*Excerpt provided*
+--
2006 is a year of extreme moon rise/set. Unfortunately I forgot to take bearings at the Winter Solstice and have also missed my chance at the last equinox. So at the Summer Solstice I plan to take bearings for both events to determine which extreme it is, which the method I outlined on the web-page cannot tell you.

I could look this all up somewher probably, but it's much more fun to actually collect the data yourself :-)

Just to clarify, in case anyone else wants to help out, I need to know if the Moon is setting 5 degrees north or south of where the Sun is setting this year. This could be determined on any day, so long as a bearing is taken for the place of sunrise/set as well. It's just that this bearing is known at the Solsti and Equinoxes, so no extra bering is needed.

Cursuswalker, hello,
I have been doing quite a bit of that myself in the past couple of months.
I see from your web ( which by the way I had to type in to go to ?, this is happening all the time on this site ? )
+--
*Assignment*
Continue the forum discussion about taking moonrise and moonset bearings, picking up from its final line.
+--
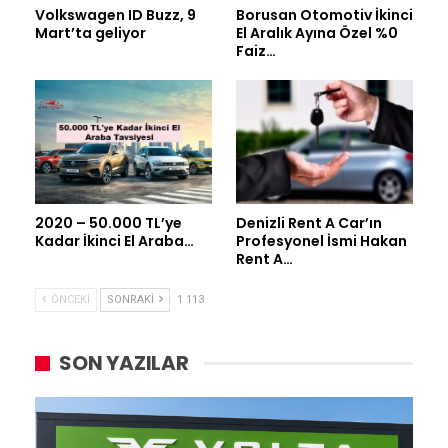
Volkswagen ID Buzz, 9
Borusan Otomotiv İkinci
Mart’ta geliyor
El Aralık Ayına Özel %0
Faiz…
2020 – 50.000 TL’ye
Denizli Rent A Car’ın
Kadar İkinci El Araba…
Profesyonel İsmi Hakan
Rent A…
ÖNCEKI
SONRAKI
1 113
SON YAZILAR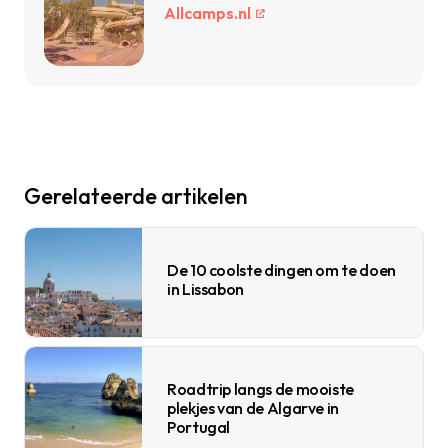
Allcamps.nl
Gerelateerde artikelen
De 10 coolste dingen om te doen
in Lissabon
Roadtrip langs de mooiste
plekjes van de Algarve in
Portugal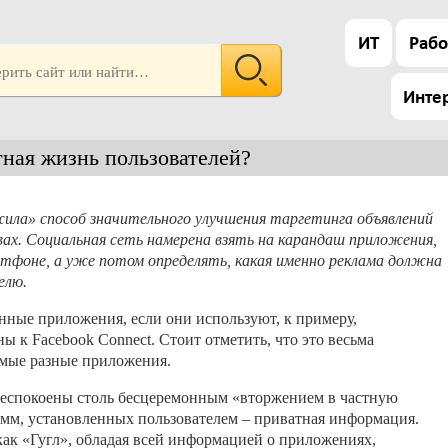
ИТ
Рабо
Инте
тная жизнь пользователей?
жила» способ значительного улучшения таргетинга объявлений
ах. Социальная сеть намерена взять на карандаш приложения,
тфоне, а уже потом определять, какая именно реклама должна
елю.
нные приложения, если они используют, к примеру,
ы к Facebook Connect. Стоит отметить, что это весьма
амые разные приложения.
беспокоены столь бесцеремонным «вторжением в частную
рамм, установленных пользователем – приватная информация.
ак «Гугл», обладая всей информацией о приложениях,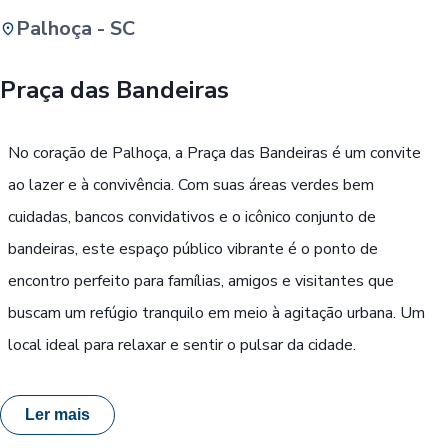
Palhoça - SC
Buscar
Praça das Bandeiras
Passe Livre, Idoso ou ID Jovem
i
No coração de Palhoça, a Praça das Bandeiras é um convite
ao lazer e à convivência. Com suas áreas verdes bem
cuidadas, bancos convidativos e o icônico conjunto de
bandeiras, este espaço público vibrante é o ponto de
encontro perfeito para famílias, amigos e visitantes que
buscam um refúgio tranquilo em meio à agitação urbana. Um
local ideal para relaxar e sentir o pulsar da cidade.
Ler mais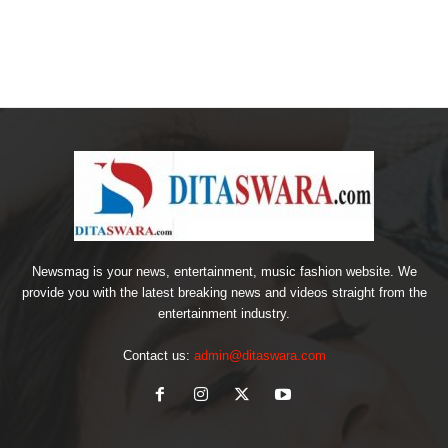
Newsmag is your news, entertainment, music fashion website. We
provide you with the latest breaking news and videos straight from the
entertainment industry.
Contact us:
admin@ditaswara.com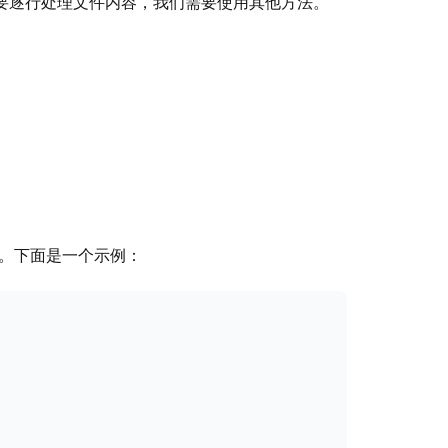
要逐行处理文件内容，我们需要使用其他方法。
。下面是一个示例：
+--
*Written answer*
that you live in Sussex, I would like to meet upat some point ?
I feel it is paramount that I fully get to grips with all the planetry alignments, and the way they are moving.
I can with two dowsing rods find all the alignments that you so painstackingly find and record.
At Avebury it would take me ten minutes to show all the alignments, set in stone, as such.
The cursus and ditches around the circles are what matter , along them cursuswalker, travels that which will be, and that which has been.
I prefer to walk along the cursus with that which will be, that one spins the way I do.
We need to learn how to avoid the other one, as long as possible, or are fortunate enough to avoid, its job is to destroy.
Both can be enticed to follow a straight path, for a while, but they both naturally snake along, as a giant serpent would, if you could SEE them.